May 12, 2005

Is The "Flypaper" Working?

Everyone's heard some version of the argument that the war in Iraq is fueling a global jihad and making the United States, in the long run, less safe. Why, my own magazine ran a cover story on this subject last summer. To some extent, though, this argument always seemed slightly unconvincing to me. Thousands of Muslims around the world were no doubt radicalized by the U.S. invasion, yes, but ultimately that only matters so much. A pissed-off Salafist in Jordan, say, is still at some point going to need to stop surfing his angry jihad websites and go find someone who can teach him to blow lots of stuff up.

Now that sort of training has always been, when it comes right down to it, incredibly hard to find, and it's doubly hard to find now that al-Qaeda no longer has its vast Afghanistan training bases. So in the end a lot of people who are pissed-off about the invasion of Iraq simply aren't going to become terrorists. Or they'll become incompetent terrorists, like the 2003 Casablanca bombers, who ended up doing more harm to their cause than good by accidentally killing a bunch of fellow Muslims.

But there's one glaring exception—namely, the mujahideen now duking it out with American troops in Iraq. These fighters really do have the ability to kick the global terrorism movement back into high gear. Terrorism expert Evan Kohlmann explains the process:
As thousands of budding, would-be terrorists are drawn to the conflict in Iraq like flies, the Sunni Triangle has become an virtual engine driving religious terrorism and a breeding ground for the next 9/11. In previous decades, Al-Qaida has relied on Muslim brushfire wars in places like Afghanistan, Bosnia, and Chechnya as its very lifeblood to recruit and train an army of skilled social misfits. While many of these men are quickly "martyred" in local combat operations (as has undoubtedly occurred frequently in Iraq), the survivors develop advanced combat experience in an urban environment. They learn in detail the arts of sabotage, assassinations, suicide bombings, and downing commercial aircraft with missiles.

Eventually, the local conflict comes to an inexorable end, and the majority of the foreign mujahideen are forced to exfiltrate the area and return to their countries of origin… But rather than becoming demilitarized, these battle-hardened fighters inevitably continue to carry on their terrorist activities at home, albeit in a new environment.
That's bad. But it's worth noting, if only to be contrary, two reasons why it might not be quite as bad as all that. For one, sheer numbers: there simply aren't that many foreign fighters in Iraq nowadays. Iraqi Sunnis still comprise both the bulk and the brains of the insurgency, and they probably won't ever leave Iraq to go wreak havoc in New York or Los Angeles. Most of them won't, at any rate. Meanwhile, estimates of foreign fighters in Iraq usually top out at around 2,000. That's a lot, but it pales beside the estimated 100,000 foot soldiers who passed through al-Qaeda's training camps in Afghanistan.

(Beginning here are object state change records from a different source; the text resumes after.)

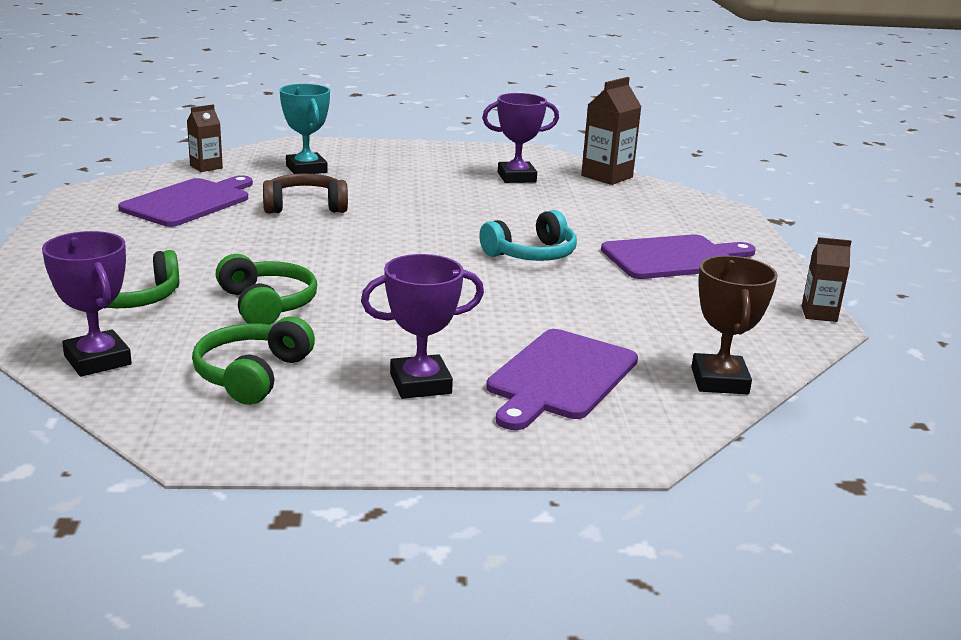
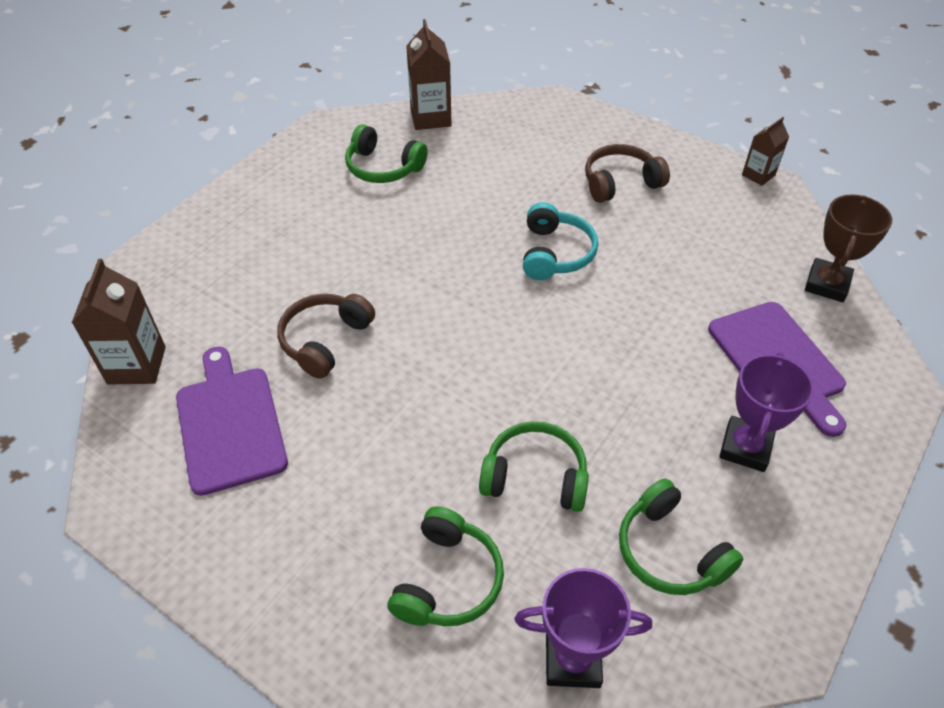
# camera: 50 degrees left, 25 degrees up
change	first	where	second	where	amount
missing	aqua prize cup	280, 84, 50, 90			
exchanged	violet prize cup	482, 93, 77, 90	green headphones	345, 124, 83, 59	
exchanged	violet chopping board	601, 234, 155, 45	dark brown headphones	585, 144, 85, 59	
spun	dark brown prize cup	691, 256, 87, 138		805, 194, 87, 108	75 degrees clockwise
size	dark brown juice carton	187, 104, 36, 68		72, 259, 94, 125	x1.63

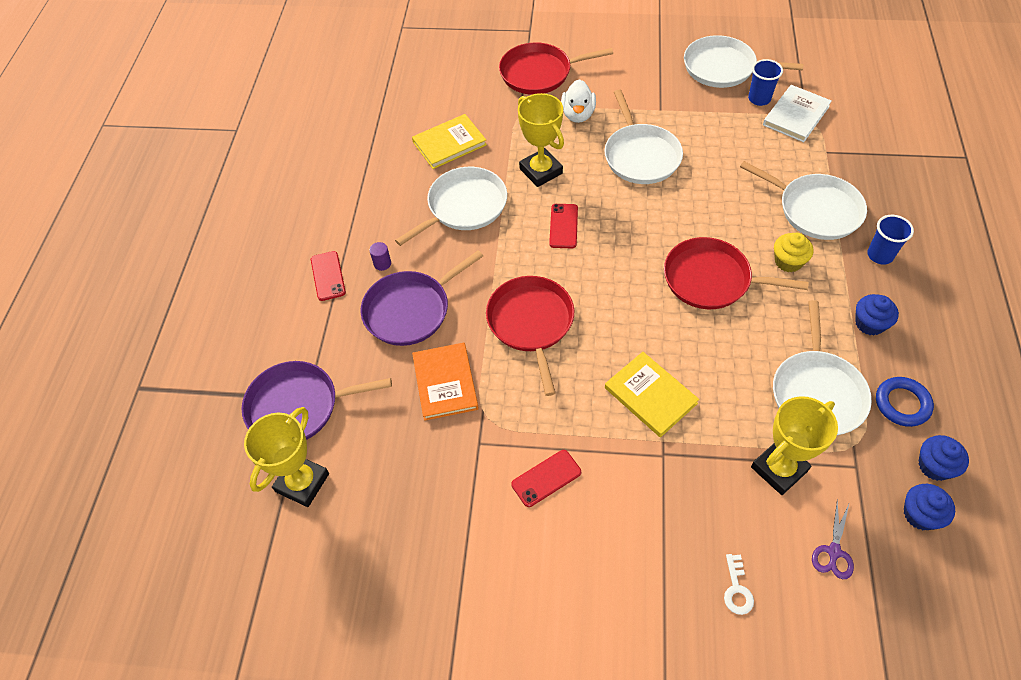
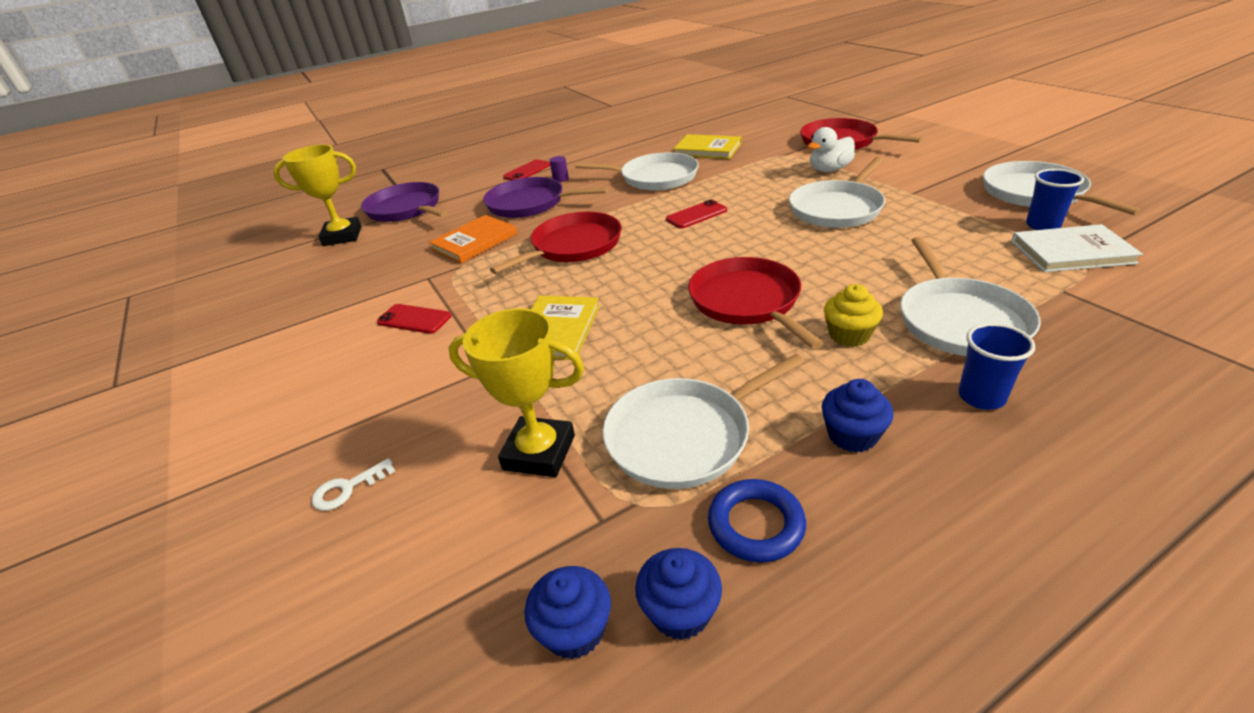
# camera: 55 degrees right, 20 degrees down
change	first	where	second	where	amount
missing	golden prize cup	518, 93, 46, 94			
missing	violet shears	812, 500, 42, 79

And even those vast and undisturbed Afghan camps only churned out a very small number of "hardcore" competent fighters, and an even smaller number of competent planners and masterminds. After the capture of Khalid Sheikh Mohammed in 2003, note, al-Qaeda's planning operations were essentially put on hold. That's telling. I'm not saying the entire organization hinged on one guy—surely not—but it shows that even after years and years of sifting through recruits and finding the best and brightest jihadis, it was never that easy to find people who could carry out highly sophisticated planning operations. (Read the Stratfor book—America's Secret War—to get a sense for just how mind-boggingly complicated the 9/11 attacks were to plan and carry out. It's the only remotely worthwhile chapter in the book, but it's good.) Will the Iraqi foreign fighters, once they disperse, produce terrorists and planners of this caliber? Well, maybe. After all, Zarqawi and some of the other insurgents are becoming shockingly sophisticated in their attacks. But maybe not. Many of these fighters will die, many will be captured, and it seems unlikely that the remnants will be anywhere near as skilled and well-funded as al-Qaeda in Afghanistan was in the late '90s.

The other reason for optimism—mind you, optimism literally ripped from the jaws of a bitter, bloody travesty—is that the United States is also training its own "next generation" of counterterrorism specialists in Iraq, something we really didn't have before, not to this extent. That could help tip the scales against whatever global terrorist movement emerges from Iraq. Now that doesn't mean the war was "worth it," not in the slightest, but there's at least decent reason to think it may not produce the vicious backlash everyone is expecting. Sadly, though, I'm not at all certain about this.